Russian connection in murder of Chechen businessman
by Aliye Çetinkaya
ISTANBULOct 16, 2014 - 12:00 am GMT+3
by Aliye Çetinkaya
Oct 16, 2014 12:00 am
Prime suspect in 2013 murder of a prominent Chechen businessman and activist in Ankara told police he was hired by a Russian national to carry out the killing
Murat Aluç, main suspect in the killing of Medet Ünlü in the Turkish capital of Ankara, told police in his first interrogation since his capture that he was paid to carry out a hit on Ünlü by Rizvan Ezbulatov, a Russian national.
He said he made a deal with Ezbulatov, who was a frequent visitor to Turkey, to kill Ünlü for $40.000 and TL 20.000. Turkish prosecutors issued an international arrest warrant for the detention of Ezbulatov who reportedly hides out in Ukraine.
Aluç and five others were captured by police in the northwestern Turkish province of Kocaeli earlier this week after he eluded capture for about one year. A Turkish court ordered his arrest along with three other suspects.
In a nine-hour interrogation, Aluç was asked whether he had connection to Russian intelligence services. Aluç said he committed the murder for money. "(Those hiring me) said that Ünlü embezzled money from Chechens and wanted him dead. I met with Rizvan Ezbulatov and together, we planned the murder. They paid me $40.000 and TL 20.000 up front and would pay me as much after the killing," Aluç told police and prosecutors. He added that he was planning to flee abroad when the police captured him.
Ünlü's family had claimed that Ezbulatov masterminded the plot to kill the Chechen activist. Prosecutors had already issued a red notice for Ezbulatov.

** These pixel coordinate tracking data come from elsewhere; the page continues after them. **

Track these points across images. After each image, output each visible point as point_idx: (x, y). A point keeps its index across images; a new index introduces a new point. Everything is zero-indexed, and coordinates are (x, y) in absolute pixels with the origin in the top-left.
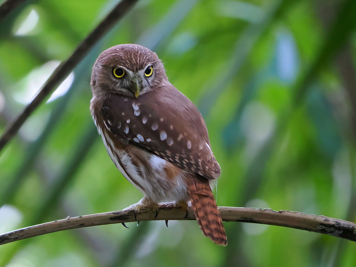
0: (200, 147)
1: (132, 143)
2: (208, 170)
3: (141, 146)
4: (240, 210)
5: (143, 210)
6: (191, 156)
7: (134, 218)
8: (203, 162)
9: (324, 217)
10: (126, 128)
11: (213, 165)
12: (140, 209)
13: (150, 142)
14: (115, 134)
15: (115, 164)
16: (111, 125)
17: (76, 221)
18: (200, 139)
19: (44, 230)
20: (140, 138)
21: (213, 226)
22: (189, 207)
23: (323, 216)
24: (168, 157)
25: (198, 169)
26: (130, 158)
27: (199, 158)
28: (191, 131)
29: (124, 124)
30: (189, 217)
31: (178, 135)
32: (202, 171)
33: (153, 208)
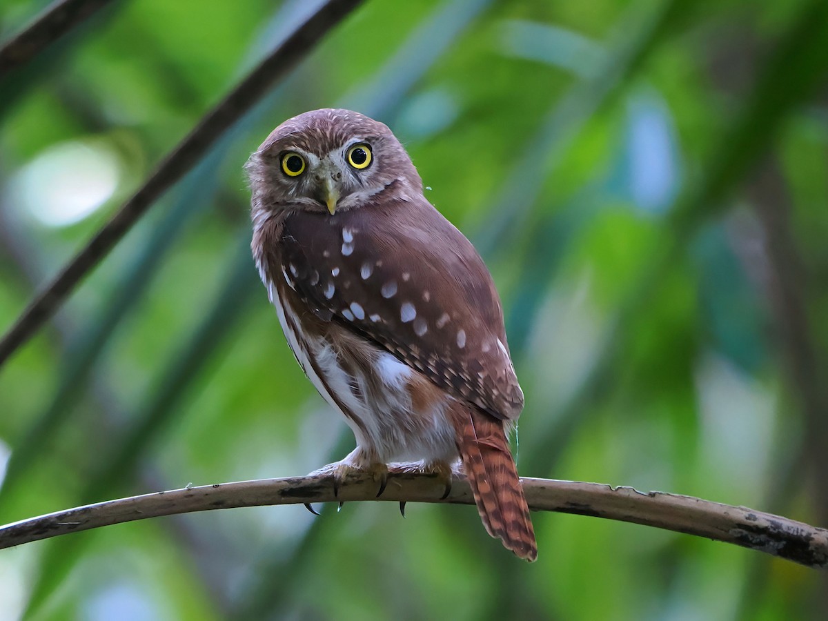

Turkish media reported that Ünlü was target of a pro-Russian Chechen faction because of his reported aid to Chechen groups opposing the Ramzan Kadyrov regime of Chechnya. The media reports also claim Ezbulatov and Aluç, posing as businessmen, met Ünlü before his murder and persuaded him to a joint investment. Reports say Ezbulatov, by establishing business relations with Ünlü, was planning to get closer to other Chechen activists in order to assassinate them.
Murat Aluç, 47, and Ömer Peltek, 24, who was accused of helping Aluç in the murder, were captured after eight months of surveillance.
Both suspects had frequently changed their hideouts during the police pursuit. Raiding the houses and workplaces of people helping the suspects to hide, police found guns, jammers, passports and documents "in a Cyrillic language."
Aluç, known also as "Dayı (Uncle) Murat," is an ex-convict who served time on organized crime charges.
Medet Ünlü was killed in his office in Ankara on May 23, 2013, by suspects who shot him in the neck. An ethnic Chechen born in Turkey, he was honorary consul for the unrecognized Chechen Republic of Ichkeria in Turkey that opposes the current administration in Chechnya and advocates a new independent state. Members of the dissident Chechen community in Turkey had protested Russia over the killing, claiming Russia was beyond the killing.
Six Chechen dissidents were killed in Turkey between 2008 and 2011 in murders blamed on Russian intelligence. The first in the wave of murders targeting Chechens residing in Istanbul was in 2008 in the city's Başakşehir district. Gazhi Edilsultanov, who worked for a charity to help poor Chechens in Turkey, was shot dead. This was followed by the murder of Islam Canibekov, another Chechen living in Istanbul with his family. A more high-profile murder occurred in 2009. Ali Osaev, a prominent Chechen activist for the Caucasus Emirate, a militant group designated as a terrorist organization by Russia, was killed that year. Bergkhazh Musaev replaced him as representative of the militant group in Turkey, but Musaev and his friends Rustem Altemirov and Zavrbek Amirev were killed in broad daylight in 2011 in Istanbul.
Temur Makhauri, a Georgian national, is the sole suspect in the murders of Musaev, Altemirov, Amirev and Osaev. He remains in detention in Turkey as his trial continues.